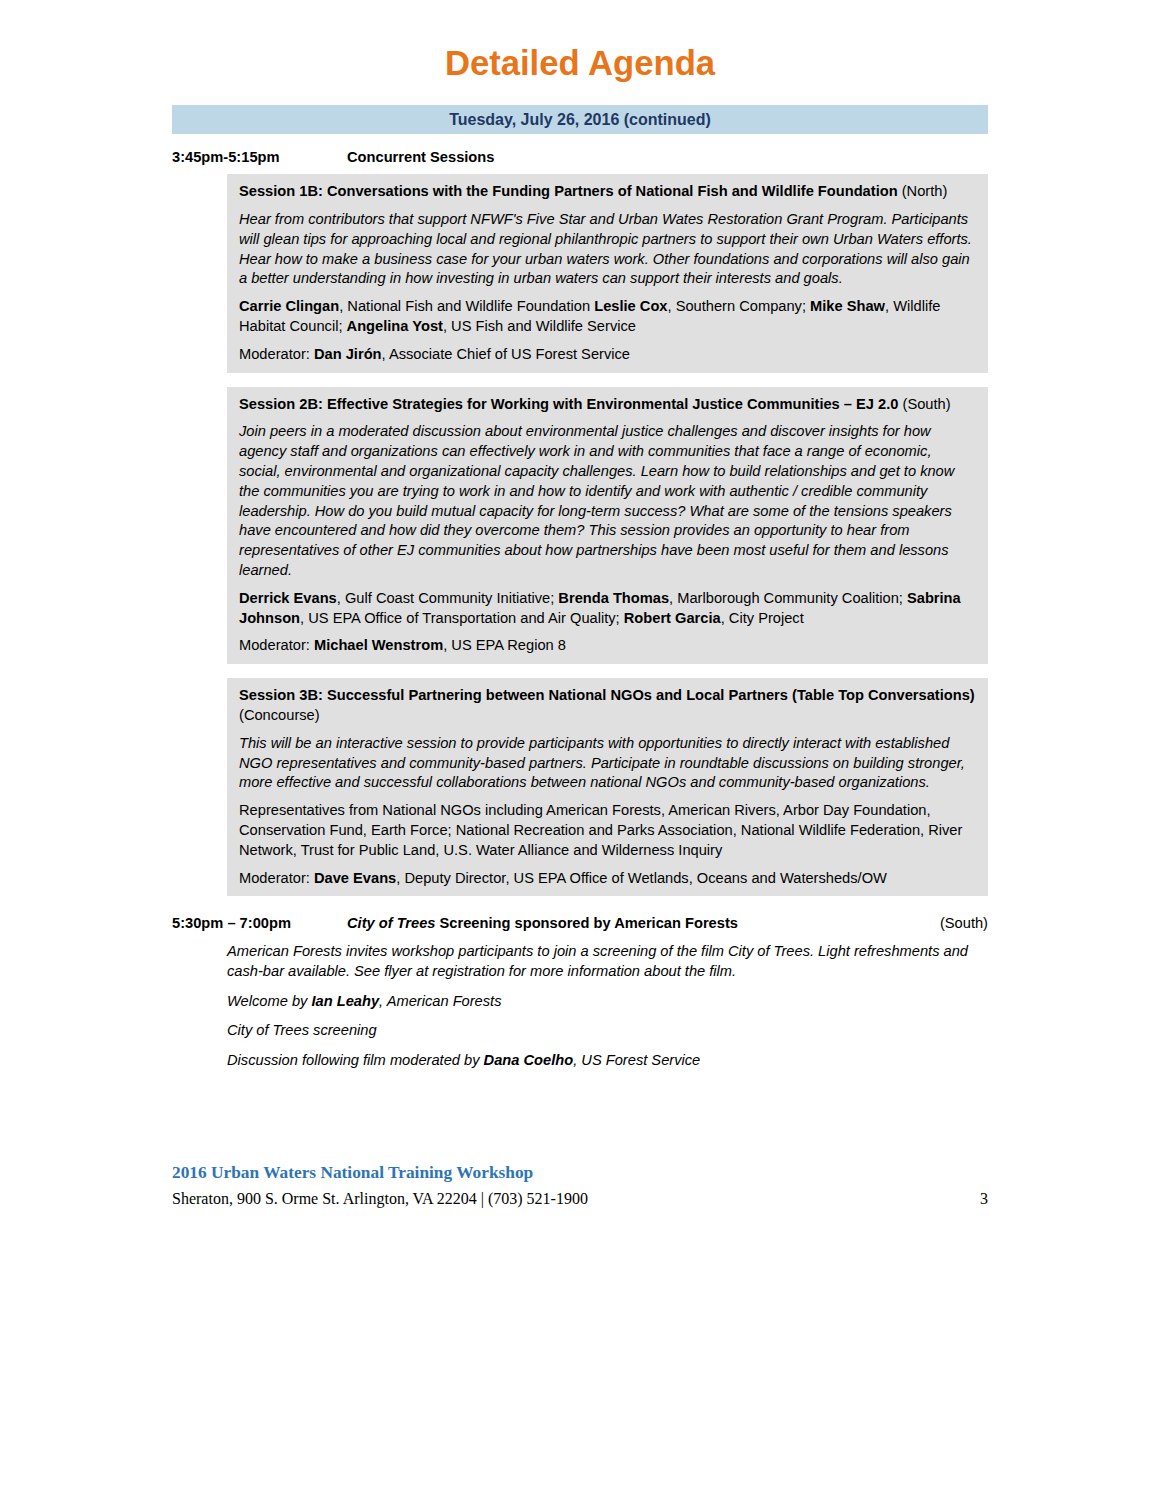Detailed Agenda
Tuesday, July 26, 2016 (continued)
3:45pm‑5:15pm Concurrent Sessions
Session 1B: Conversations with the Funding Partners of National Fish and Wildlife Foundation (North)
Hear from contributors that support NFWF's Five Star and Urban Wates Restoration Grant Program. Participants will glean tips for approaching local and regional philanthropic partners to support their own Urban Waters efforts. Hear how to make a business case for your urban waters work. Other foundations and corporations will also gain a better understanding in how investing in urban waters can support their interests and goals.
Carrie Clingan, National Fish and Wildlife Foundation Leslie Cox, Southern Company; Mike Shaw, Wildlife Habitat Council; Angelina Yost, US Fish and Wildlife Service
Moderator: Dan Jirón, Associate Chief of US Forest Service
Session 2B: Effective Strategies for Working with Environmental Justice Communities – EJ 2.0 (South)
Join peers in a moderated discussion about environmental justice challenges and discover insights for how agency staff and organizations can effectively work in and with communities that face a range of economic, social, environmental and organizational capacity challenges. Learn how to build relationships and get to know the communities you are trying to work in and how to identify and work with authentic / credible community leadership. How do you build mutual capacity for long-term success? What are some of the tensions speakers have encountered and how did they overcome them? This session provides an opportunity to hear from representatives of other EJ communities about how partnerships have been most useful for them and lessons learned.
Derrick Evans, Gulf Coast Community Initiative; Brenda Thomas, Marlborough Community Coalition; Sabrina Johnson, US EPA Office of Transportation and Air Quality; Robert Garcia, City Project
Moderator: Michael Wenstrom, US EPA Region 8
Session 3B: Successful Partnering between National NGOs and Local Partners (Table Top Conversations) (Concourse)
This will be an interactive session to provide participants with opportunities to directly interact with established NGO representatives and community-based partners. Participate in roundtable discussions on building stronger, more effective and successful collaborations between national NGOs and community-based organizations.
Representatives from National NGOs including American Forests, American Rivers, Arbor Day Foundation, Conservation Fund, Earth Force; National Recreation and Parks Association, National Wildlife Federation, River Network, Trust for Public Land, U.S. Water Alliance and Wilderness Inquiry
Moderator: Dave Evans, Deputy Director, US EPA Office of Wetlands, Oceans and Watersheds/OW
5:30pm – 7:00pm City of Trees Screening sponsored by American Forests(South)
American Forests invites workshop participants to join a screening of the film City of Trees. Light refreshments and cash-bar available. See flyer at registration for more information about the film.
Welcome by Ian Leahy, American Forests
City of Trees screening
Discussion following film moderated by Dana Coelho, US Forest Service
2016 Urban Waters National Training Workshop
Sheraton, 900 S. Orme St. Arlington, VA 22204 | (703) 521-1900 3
* * * * *
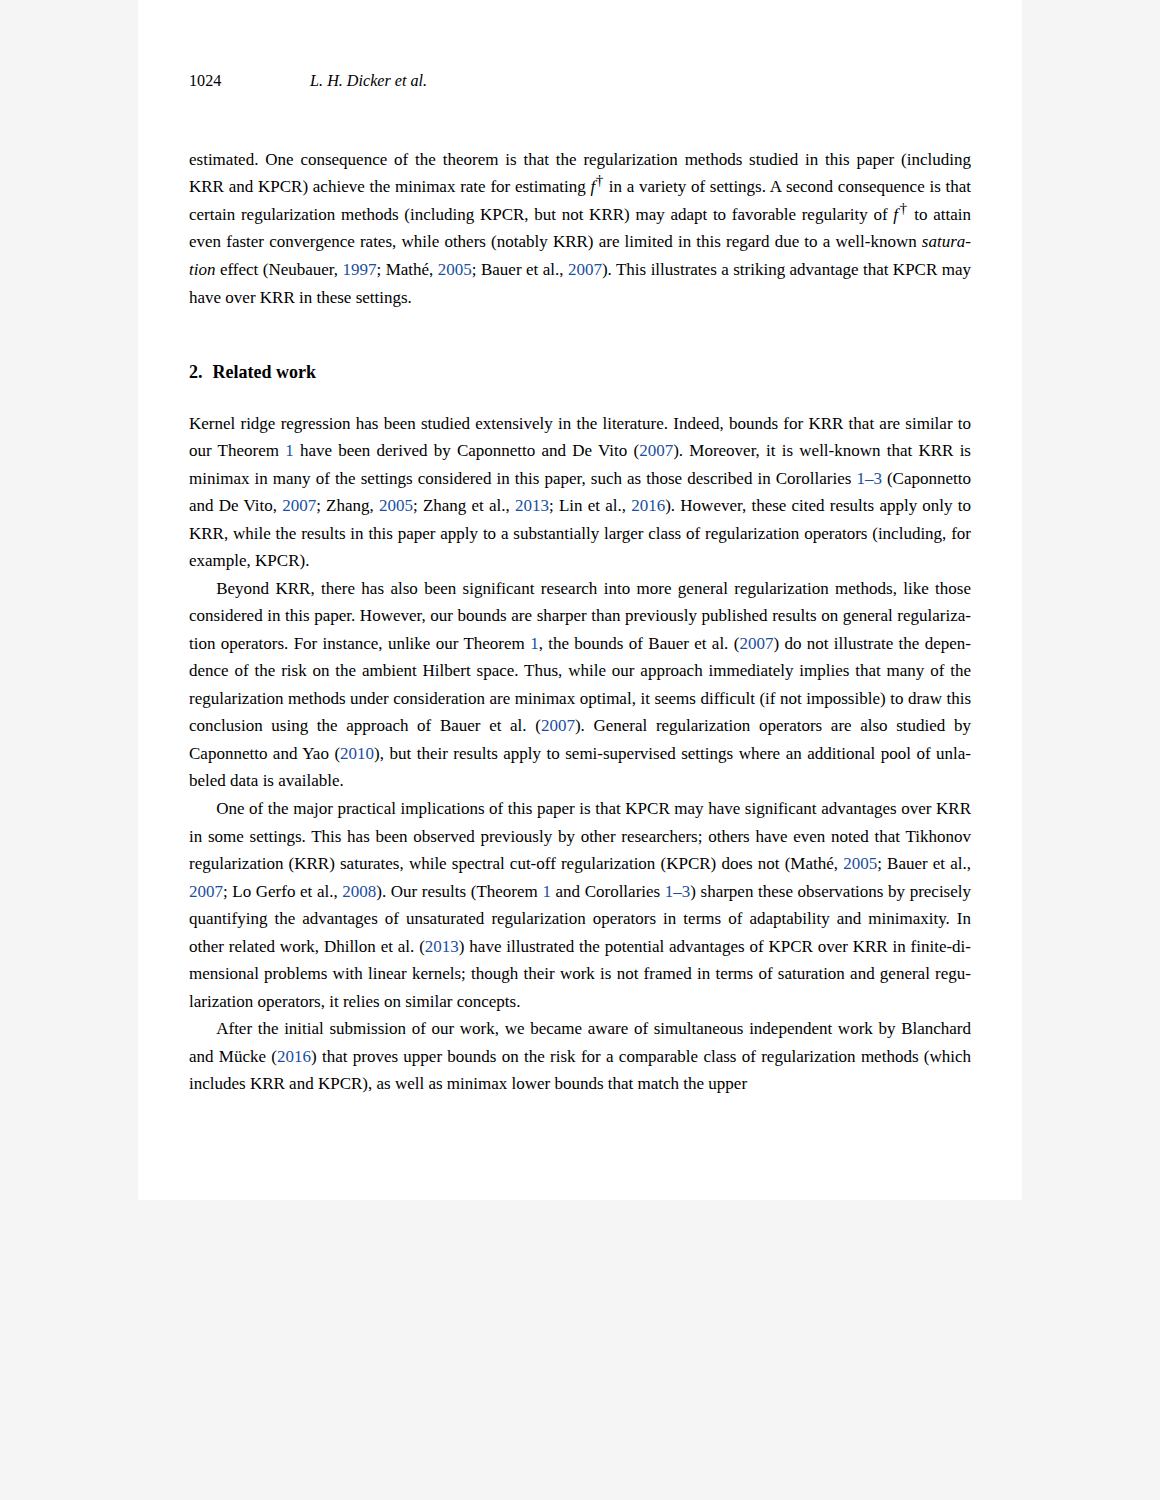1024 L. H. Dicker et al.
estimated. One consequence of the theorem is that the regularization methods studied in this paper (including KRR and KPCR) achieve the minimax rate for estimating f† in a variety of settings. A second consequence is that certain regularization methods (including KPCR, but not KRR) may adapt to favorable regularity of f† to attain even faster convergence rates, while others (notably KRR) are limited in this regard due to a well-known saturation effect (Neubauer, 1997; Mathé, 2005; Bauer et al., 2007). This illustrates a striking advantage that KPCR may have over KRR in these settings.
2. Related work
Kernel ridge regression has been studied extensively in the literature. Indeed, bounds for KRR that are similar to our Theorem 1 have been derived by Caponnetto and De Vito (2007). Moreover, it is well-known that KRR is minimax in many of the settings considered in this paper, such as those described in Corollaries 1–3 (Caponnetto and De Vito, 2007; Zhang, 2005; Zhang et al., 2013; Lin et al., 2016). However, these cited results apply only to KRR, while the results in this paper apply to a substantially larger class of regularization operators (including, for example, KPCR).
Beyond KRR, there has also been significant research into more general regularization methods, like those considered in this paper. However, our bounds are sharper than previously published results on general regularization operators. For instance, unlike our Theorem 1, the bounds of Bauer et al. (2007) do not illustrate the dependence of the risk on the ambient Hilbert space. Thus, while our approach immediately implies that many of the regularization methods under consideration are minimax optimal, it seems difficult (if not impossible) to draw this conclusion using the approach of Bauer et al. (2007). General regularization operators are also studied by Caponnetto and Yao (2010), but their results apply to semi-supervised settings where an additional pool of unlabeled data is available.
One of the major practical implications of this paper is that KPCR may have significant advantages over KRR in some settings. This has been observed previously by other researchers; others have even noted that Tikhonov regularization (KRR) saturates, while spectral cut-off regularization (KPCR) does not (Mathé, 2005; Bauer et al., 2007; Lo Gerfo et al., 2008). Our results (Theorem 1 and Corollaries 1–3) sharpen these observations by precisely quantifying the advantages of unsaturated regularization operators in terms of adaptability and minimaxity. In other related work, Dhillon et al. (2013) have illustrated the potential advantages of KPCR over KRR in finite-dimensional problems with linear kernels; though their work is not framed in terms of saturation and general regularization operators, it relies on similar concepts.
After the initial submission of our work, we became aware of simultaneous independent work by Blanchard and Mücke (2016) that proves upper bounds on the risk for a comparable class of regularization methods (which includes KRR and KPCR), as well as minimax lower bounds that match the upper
* * * * *
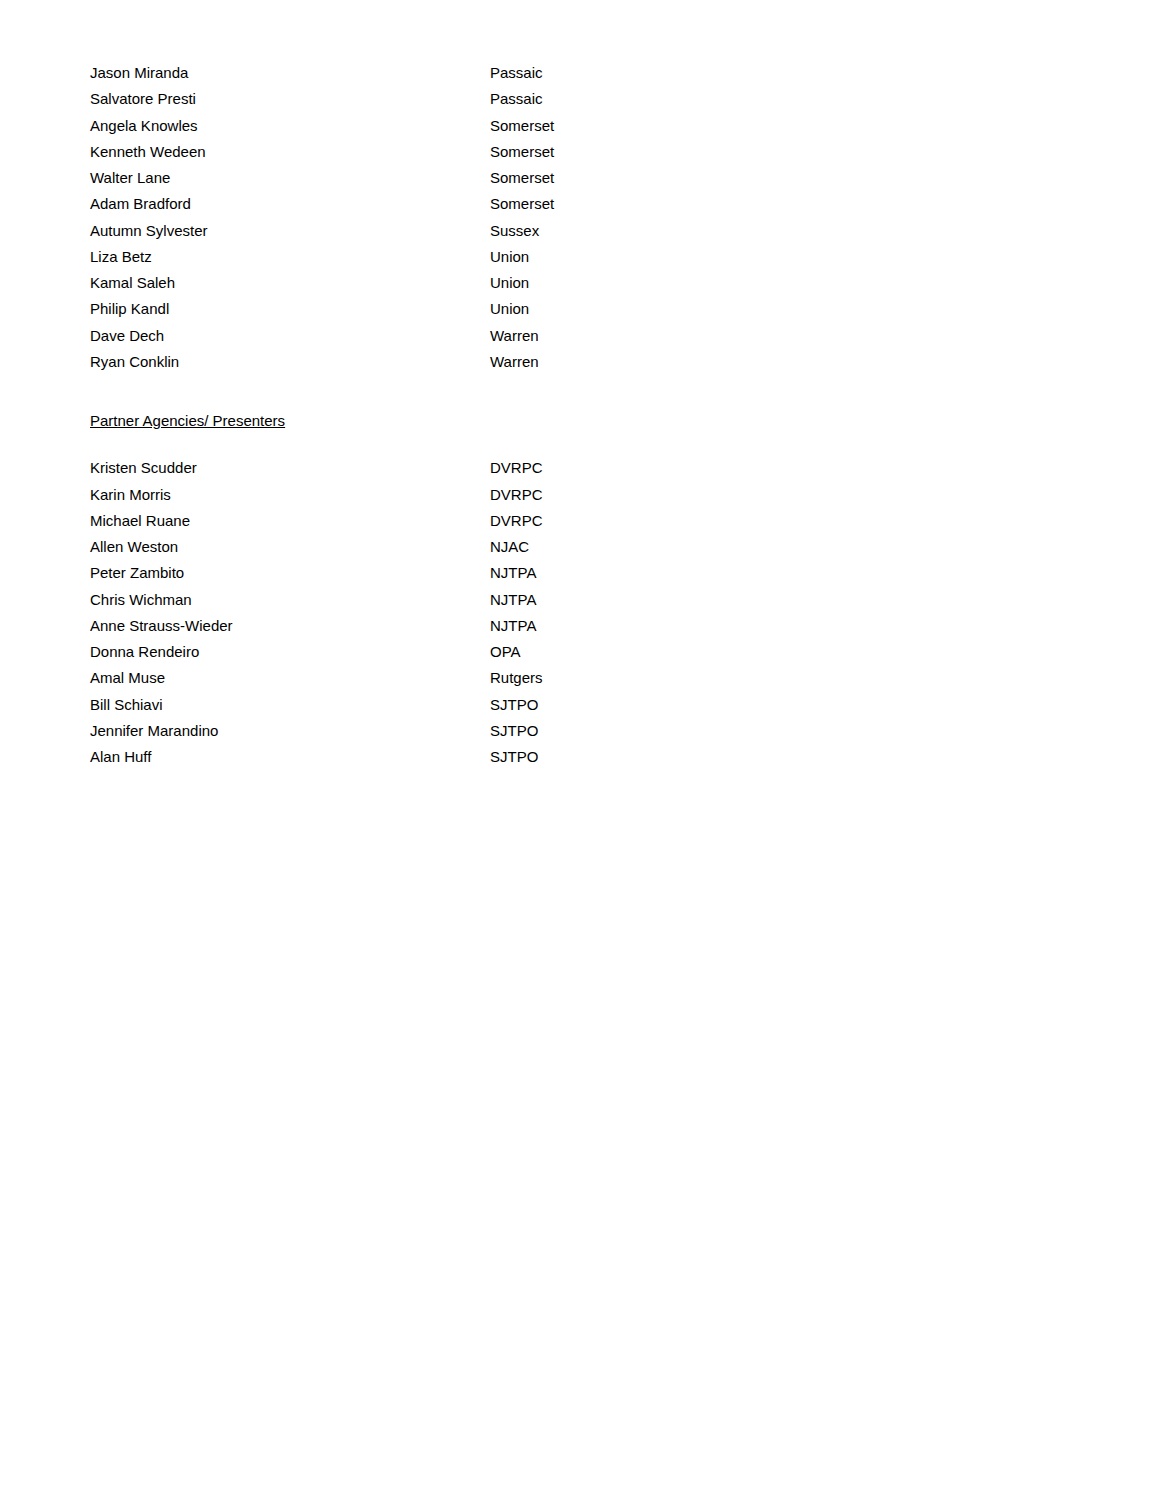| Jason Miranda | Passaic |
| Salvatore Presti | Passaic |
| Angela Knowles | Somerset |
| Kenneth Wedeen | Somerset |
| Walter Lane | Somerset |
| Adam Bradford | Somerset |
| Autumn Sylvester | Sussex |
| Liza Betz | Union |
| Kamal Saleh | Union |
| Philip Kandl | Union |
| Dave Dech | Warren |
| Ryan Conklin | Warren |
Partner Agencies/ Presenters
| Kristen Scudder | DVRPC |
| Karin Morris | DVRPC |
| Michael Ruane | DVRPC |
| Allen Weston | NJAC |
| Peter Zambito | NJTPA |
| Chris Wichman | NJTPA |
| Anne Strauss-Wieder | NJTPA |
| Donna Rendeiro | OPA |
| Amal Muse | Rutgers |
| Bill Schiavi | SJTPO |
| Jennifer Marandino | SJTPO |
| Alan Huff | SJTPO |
* * * * *
Lines from the one above containing "Detailed Agenda" down to the one containing "Session 1B: Conversations" should be transcribed exactly, with both ends kept and no pictures.

◆ Written solution
Detailed Agenda
Tuesday, July 26, 2016 (continued)
3:45pm‑5:15pm Concurrent Sessions
Session 1B: Conversations with the Funding Partners of National Fish and Wildlife Foundation (North)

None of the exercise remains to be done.